Return the lines of the data below in which the string "border" occurs.
START Input
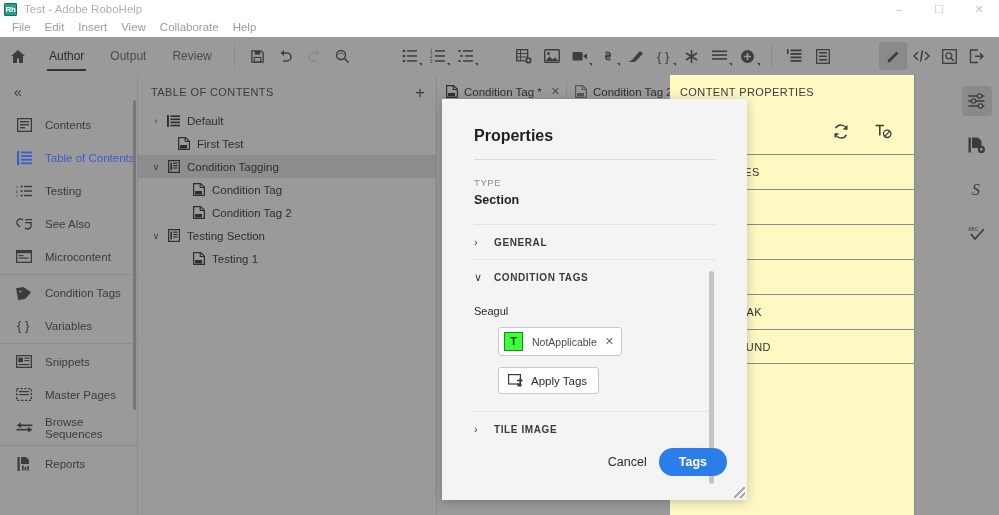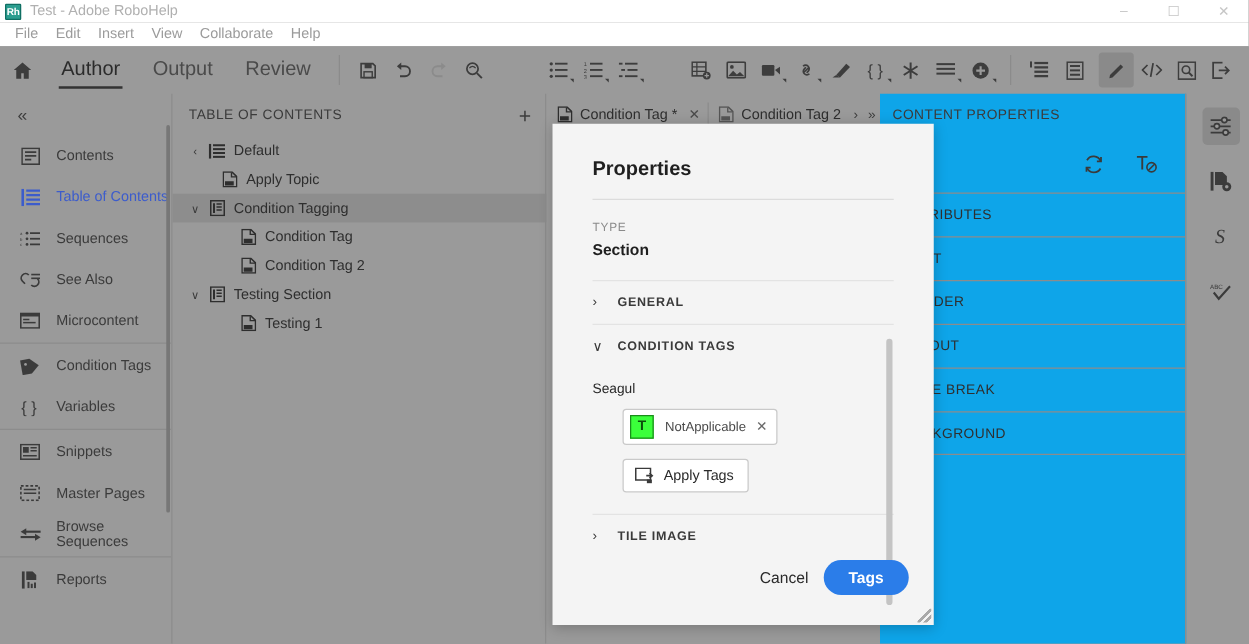--- a/index.html
+++ b/index.html
@@ -38,21 +38,21 @@
     font-size: 11.5px; color: #9b9b9b; padding: 0 7px; line-height: 19px;
   }
 
   
   .toolbar {
     position: absolute; top: 37px; left: 0; width: 999px; height: 38px;
     background: #9a9a9a; display: flex; align-items: center;
   }
   .tb-home { width: 36px; display: flex; align-items: center; justify-content: center; }
   .tb-tab {
-    font-size: 16px; color: #4a4a4a; padding: 0 13px; height: 38px;
+    font-size: 12px; color: #4a4a4a; padding: 0 13px; height: 38px;
     display: flex; align-items: center; position: relative;
   }
   .tb-tab.active { color: #2b2b2b; }
   .tb-tab.active::after {
     content: ''; position: absolute; left: 11px; right: 11px; bottom: 4px;
     height: 2px; background: #333333;
   }
   .tb-sep { width: 1px; height: 24px; background: #8b8b8b; margin: 0 9px; }
   .tb-icon {
     width: 28px; height: 28px; display: flex; align-items: center; justify-content: center;
@@ -126,22 +126,22 @@
   .chev { color: #3d3d3d; font-size: 11px; padding: 0 4px; }
 
   
   .canvas {
     position: absolute; top: 108px; left: 438px; width: 272px; height: 407px;
     background: #9a9a9a;
   }
 
   
   .rprops {
-    position: absolute; top: 75px; left: 704px; width: 245px; height: 440px;
-    background: #0ea5e9; border-right: 1px solid #8c8c8c;
+    position: absolute; top: 75px; left: 670px; width: 245px; height: 440px;
+    background: #fef9c3; border-right: 1px solid #8c8c8c;
   }
   .rprops-title {
     height: 34px; display: flex; align-items: center; padding-left: 10px;
     font-size: 11px; color: #3b3b3b; letter-spacing: 0.4px;
   }
   .rprops-tools {
     height: 45px; display: flex; align-items: center; justify-content: flex-end;
     padding-right: 22px; gap: 26px; color: #3a3a3a;
   }
   .rprops-sec {
@@ -470,21 +470,21 @@
             <text x="0" y="8.5" font-size="3.4" fill="#3b3b3b" font-family="sans-serif">b</text>
             <text x="0" y="13" font-size="3.4" fill="#3b3b3b" font-family="sans-serif">c</text>
             <circle cx="5.6" cy="2.5" r="1.1" fill="#3b3b3b"></circle>
             <circle cx="5.6" cy="7" r="1.1" fill="#3b3b3b"></circle>
             <circle cx="5.6" cy="11.5" r="1.1" fill="#3b3b3b"></circle>
             <rect x="8" y="1.8" width="8" height="1.4" fill="#3b3b3b"></rect>
             <rect x="8" y="6.3" width="8" height="1.4" fill="#3b3b3b"></rect>
             <rect x="8" y="10.8" width="8" height="1.4" fill="#3b3b3b"></rect>
           </svg>
       </span>
-      <span>Sequences</span>
+      <span>Testing</span>
     </div>
 
     <div class="rail-item">
       <span class="ico">
         <svg width="16" height="14" viewBox="0 0 16 14">
             <path d="M7 3a3.5 3.5 0 0 0-5 5l2 2" fill="none" stroke="#3b3b3b" stroke-width="1.4"></path>
             <path d="M9 11a3.5 3.5 0 0 0 5-5" fill="none" stroke="#3b3b3b" stroke-width="1.4"></path>
             <rect x="9" y="2" width="7" height="1.3" fill="#3b3b3b"></rect>
             <rect x="9" y="5" width="7" height="1.3" fill="#3b3b3b"></rect>
           </svg>
@@ -601,21 +601,21 @@
     </div>
 
     <div class="toc-row" style="padding-left:36px">
       <span class="toc-ico">
         <svg width="12" height="13" viewBox="0 0 12 13">
             <path d="M0.6 0.6h7L11.4 4.3v8.1H0.6z" fill="none" stroke="#2e2e2e" stroke-width="1.2"></path>
             <path d="M7.2 0.9v3.6h3.8" fill="none" stroke="#2e2e2e" stroke-width="1.1"></path>
             <rect x="2" y="8" width="7" height="3.4" fill="#2e2e2e"></rect>
           </svg>
       </span>
-      <span class="toc-label">Apply Topic</span>
+      <span class="toc-label">First Test</span>
     </div>
 
     <div class="toc-row sel" style="padding-left:10px">
       <span class="toc-arrow">∨</span>
       <span class="toc-ico">
         <svg width="12" height="13" viewBox="0 0 12 13">
             <rect x="0.6" y="0.6" width="10.8" height="11.8" fill="none" stroke="#2e2e2e" stroke-width="1.2"></rect>
             <rect x="2.4" y="2.6" width="1.6" height="7.8" fill="#2e2e2e"></rect>
             <rect x="5.2" y="2.6" width="4.2" height="1.2" fill="#2e2e2e"></rect>
             <rect x="5.2" y="5" width="4.2" height="1.2" fill="#2e2e2e"></rect>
END Input
» The answer:
-    background: #0ea5e9; border-right: 1px solid #8c8c8c;
+    background: #fef9c3; border-right: 1px solid #8c8c8c;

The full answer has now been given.